== Transkribierter Seitentext ==

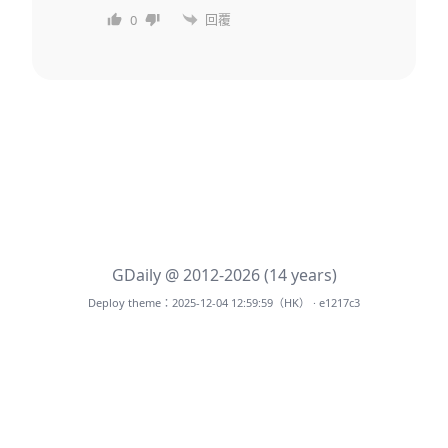
回覆
0
GDaily @ 2012-2026 (14 years)
Deploy theme：2025-12-04 12:59:59（HK） · e1217c3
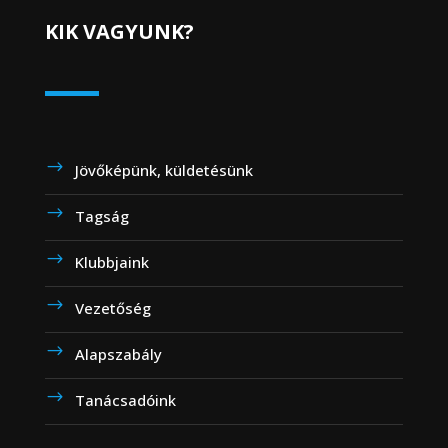
KIK VAGYUNK?
Jövőképünk, küldetésünk
Tagság
Klubbjaink
Vezetőség
Alapszabály
Tanácsadóink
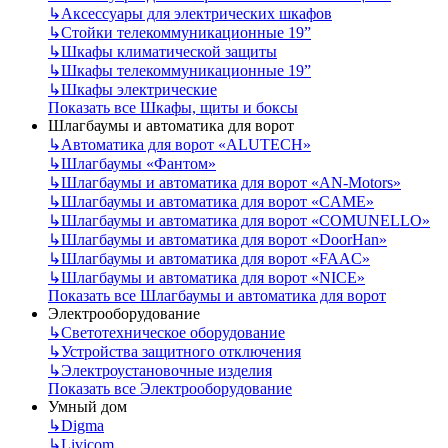
↳
Аксессуары для электрических шкафов
↳
Стойки телекоммуникационные 19”
↳
Шкафы климатической защиты
↳
Шкафы телекоммуникационные 19”
↳
Шкафы электрические
Показать все Шкафы, щиты и боксы
Шлагбаумы и автоматика для ворот
↳
Автоматика для ворот «ALUTECH»
↳
Шлагбаумы «Фантом»
↳
Шлагбаумы и автоматика для ворот «AN-Motors»
↳
Шлагбаумы и автоматика для ворот «CAME»
↳
Шлагбаумы и автоматика для ворот «COMUNELLO»
↳
Шлагбаумы и автоматика для ворот «DoorHan»
↳
Шлагбаумы и автоматика для ворот «FAAC»
↳
Шлагбаумы и автоматика для ворот «NICE»
Показать все Шлагбаумы и автоматика для ворот
Электрооборудование
↳
Светотехническое оборудование
↳
Устройства защитного отключения
↳
Электроустановочные изделия
Показать все Электрооборудование
Умный дом
↳
Digma
↳
Livicom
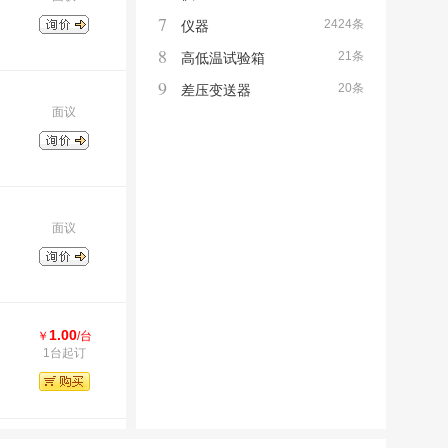
7
2424条
仪器
8
21条
高低温试验箱
9
20条
差压变送器
面议
面议
1.00
￥
/台
1台起订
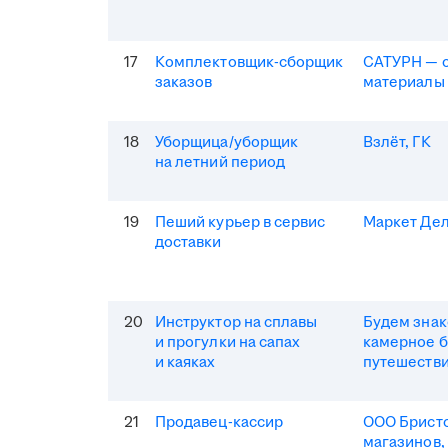
17
Комплектовщик-сборщик
САТУРН — 
заказов
материалы
18
Уборщица/уборщик
Взлёт, ГК
на летний период
19
Пеший курьер в сервис
Маркет Де
доставки
20
Инструктор на сплавы
Будем зна
и прогулки на сапах
камерное 
и каяках
путешеств
21
Продавец-кассир
ООО Бристо
магазинов,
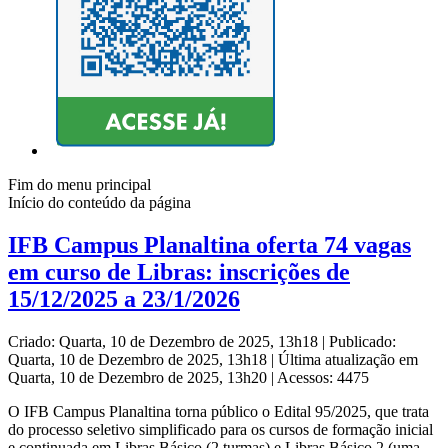
Fim do menu principal
Início do conteúdo da página
IFB Campus Planaltina oferta 74 vagas
em curso de Libras: inscrições de
15/12/2025 a 23/1/2026
Criado: Quarta, 10 de Dezembro de 2025, 13h18
|
Publicado:
Quarta, 10 de Dezembro de 2025, 13h18
|
Última atualização em
Quarta, 10 de Dezembro de 2025, 13h20
|
Acessos: 4475
O IFB Campus Planaltina torna público o Edital 95/2025, que trata
do processo seletivo simplificado para os cursos de formação inicial
e continuada em Libras Básico (2 turmas) e Libras Básico 2 (uma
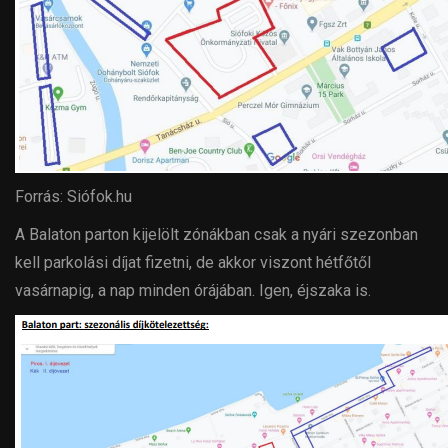
Forrás: Siófok.hu
A Balaton parton kijelölt zónákban csak a nyári szezonban
kell parkolási díjat fizetni, de akkor viszont hétfőtől
vasárnapig, a nap minden órájában. Igen,
éjszaka is.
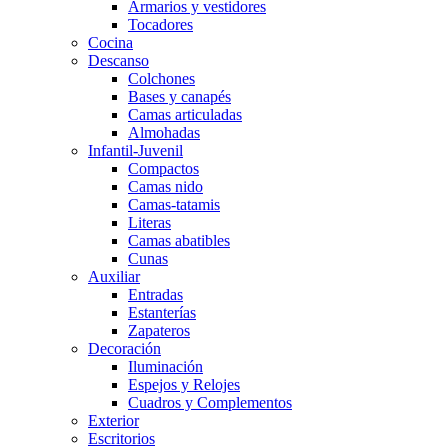
Armarios y vestidores
Tocadores
Cocina
Descanso
Colchones
Bases y canapés
Camas articuladas
Almohadas
Infantil-Juvenil
Compactos
Camas nido
Camas-tatamis
Literas
Camas abatibles
Cunas
Auxiliar
Entradas
Estanterías
Zapateros
Decoración
Iluminación
Espejos y Relojes
Cuadros y Complementos
Exterior
Escritorios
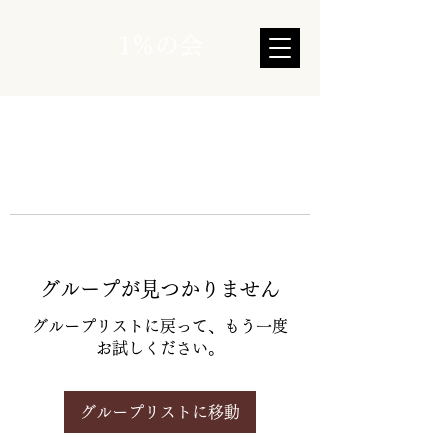
1％の会
グループが見つかりません
グループリストに戻って、もう一度
お試しください。
グループリストに移動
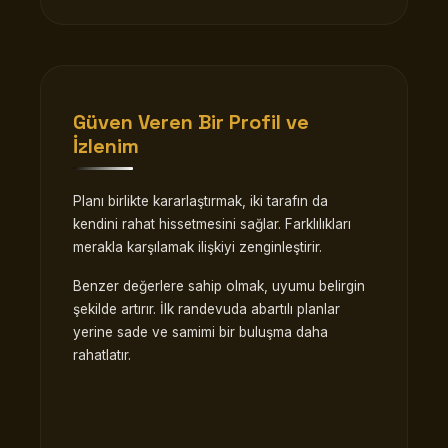
Güven Veren Bir Profil ve
İzlenim
Planı birlikte kararlaştırmak, iki tarafın da
kendini rahat hissetmesini sağlar. Farklılıkları
merakla karşılamak ilişkiyi zenginleştirir.
Benzer değerlere sahip olmak, uyumu belirgin
şekilde artırır. İlk randevuda abartılı planlar
yerine sade ve samimi bir buluşma daha
rahatlatır.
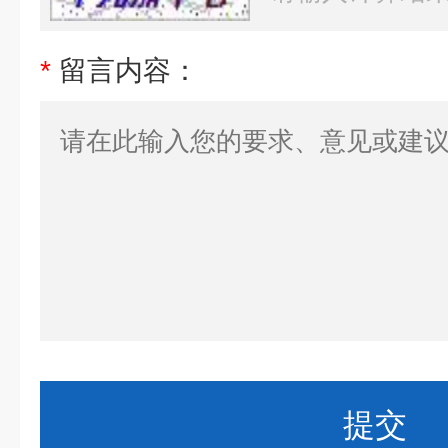
*
留言内容：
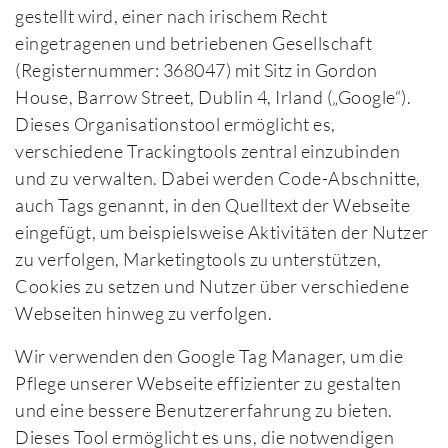
gestellt wird, einer nach irischem Recht
eingetragenen und betriebenen Gesellschaft
(Registernummer: 368047) mit Sitz in Gordon
House, Barrow Street, Dublin 4, Irland („Google“).
Dieses Organisationstool ermöglicht es,
verschiedene Trackingtools zentral einzubinden
und zu verwalten. Dabei werden Code-Abschnitte,
auch Tags genannt, in den Quelltext der Webseite
eingefügt, um beispielsweise Aktivitäten der Nutzer
zu verfolgen, Marketingtools zu unterstützen,
Cookies zu setzen und Nutzer über verschiedene
Webseiten hinweg zu verfolgen.
Wir verwenden den Google Tag Manager, um die
Pflege unserer Webseite effizienter zu gestalten
und eine bessere Benutzererfahrung zu bieten.
Dieses Tool ermöglicht es uns, die notwendigen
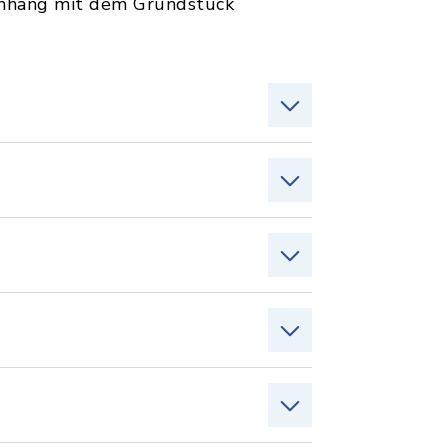
enhang mit dem Grundstück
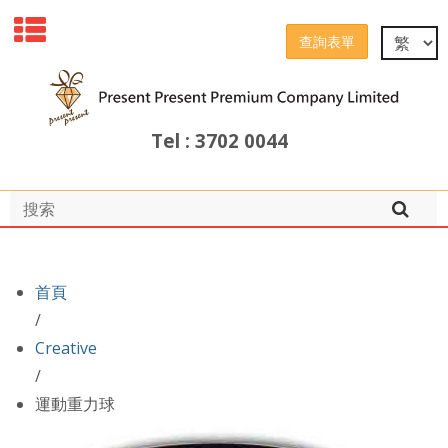
查詢表單
Tel : 3702 0044
首頁
/
Creative
/
運動重力球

== SCHRIFTLICHE AUFGABE ==
Tippe sämtliche Zeilen der Datensätze oben Zeichen für Zeichen ab. Lass dabei die Bilder weg.

== ERGEBNIS ==
回覆
0
GDaily @ 2012-2026 (14 years)
Deploy theme：2025-12-04 12:59:59（HK） · e1217c3
KIK VAGYUNK?
Jövőképünk, küldetésünk
Tagság
Klubbjaink
Vezetőség
Alapszabály
Tanácsadóink
↳
Аксессуары для электрических шкафов
↳
Стойки телекоммуникационные 19”
↳
Шкафы климатической защиты
↳
Шкафы телекоммуникационные 19”
↳
Шкафы электрические
Показать все Шкафы, щиты и боксы
Шлагбаумы и автоматика для ворот
↳
Автоматика для ворот «ALUTECH»
↳
Шлагбаумы «Фантом»
↳
Шлагбаумы и автоматика для ворот «AN-Motors»
↳
Шлагбаумы и автоматика для ворот «CAME»
↳
Шлагбаумы и автоматика для ворот «COMUNELLO»
↳
Шлагбаумы и автоматика для ворот «DoorHan»
↳
Шлагбаумы и автоматика для ворот «FAAC»
↳
Шлагбаумы и автоматика для ворот «NICE»
Показать все Шлагбаумы и автоматика для ворот
Электрооборудование
↳
Светотехническое оборудование
↳
Устройства защитного отключения
↳
Электроустановочные изделия
Показать все Электрооборудование
Умный дом
↳
Digma
↳
Livicom
7
2424条
仪器
8
21条
高低温试验箱
9
20条
差压变送器
面议
面议
1.00
￥
/台
1台起订
17
Комплектовщик-сборщик
САТУРН — 
заказов
материалы
18
Уборщица/уборщик
Взлёт, ГК
на летний период
19
Пеший курьер в сервис
Маркет Де
доставки
20
Инструктор на сплавы
Будем зна
и прогулки на сапах
камерное 
и каяках
путешеств
21
Продавец-кассир
ООО Бристо
магазинов,
Fim do menu principal
Início do conteúdo da página
IFB Campus Planaltina oferta 74 vagas
em curso de Libras: inscrições de
15/12/2025 a 23/1/2026
Criado: Quarta, 10 de Dezembro de 2025, 13h18
|
Publicado:
Quarta, 10 de Dezembro de 2025, 13h18
|
Última atualização em
Quarta, 10 de Dezembro de 2025, 13h20
|
Acessos: 4475
O IFB Campus Planaltina torna público o Edital 95/2025, que trata
do processo seletivo simplificado para os cursos de formação inicial
e continuada em Libras Básico (2 turmas) e Libras Básico 2 (uma
Forrás: Siófok.hu
A Balaton parton kijelölt zónákban csak a nyári szezonban
kell parkolási díjat fizetni, de akkor viszont hétfőtől
vasárnapig, a nap minden órájában. Igen,
éjszaka is.
Armarios y vestidores
Tocadores
Cocina
Descanso
Colchones
Bases y canapés
Camas articuladas
Almohadas
Infantil-Juvenil
Compactos
Camas nido
Camas-tatamis
Literas
Camas abatibles
Cunas
Auxiliar
Entradas
Estanterías
Zapateros
Decoración
Iluminación
Espejos y Relojes
Cuadros y Complementos
Exterior
Escritorios
1％の会
グループが見つかりません
グループリストに戻って、もう一度
お試しください。
グループリストに移動
Güven Veren Bir Profil ve
İzlenim
Planı birlikte kararlaştırmak, iki tarafın da
kendini rahat hissetmesini sağlar. Farklılıkları
merakla karşılamak ilişkiyi zenginleştirir.
Benzer değerlere sahip olmak, uyumu belirgin
şekilde artırır. İlk randevuda abartılı planlar
yerine sade ve samimi bir buluşma daha
rahatlatır.
*
留言内容：
gestellt wird, einer nach irischem Recht
eingetragenen und betriebenen Gesellschaft
(Registernummer: 368047) mit Sitz in Gordon
House, Barrow Street, Dublin 4, Irland („Google“).
Dieses Organisationstool ermöglicht es,
verschiedene Trackingtools zentral einzubinden
und zu verwalten. Dabei werden Code-Abschnitte,
auch Tags genannt, in den Quelltext der Webseite
eingefügt, um beispielsweise Aktivitäten der Nutzer
zu verfolgen, Marketingtools zu unterstützen,
Cookies zu setzen und Nutzer über verschiedene
Webseiten hinweg zu verfolgen.
Wir verwenden den Google Tag Manager, um die
Pflege unserer Webseite effizienter zu gestalten
und eine bessere Benutzererfahrung zu bieten.
Dieses Tool ermöglicht es uns, die notwendigen
enhang mit dem Grundstück
查詢表單
Tel : 3702 0044
首頁
/
Creative
/
運動重力球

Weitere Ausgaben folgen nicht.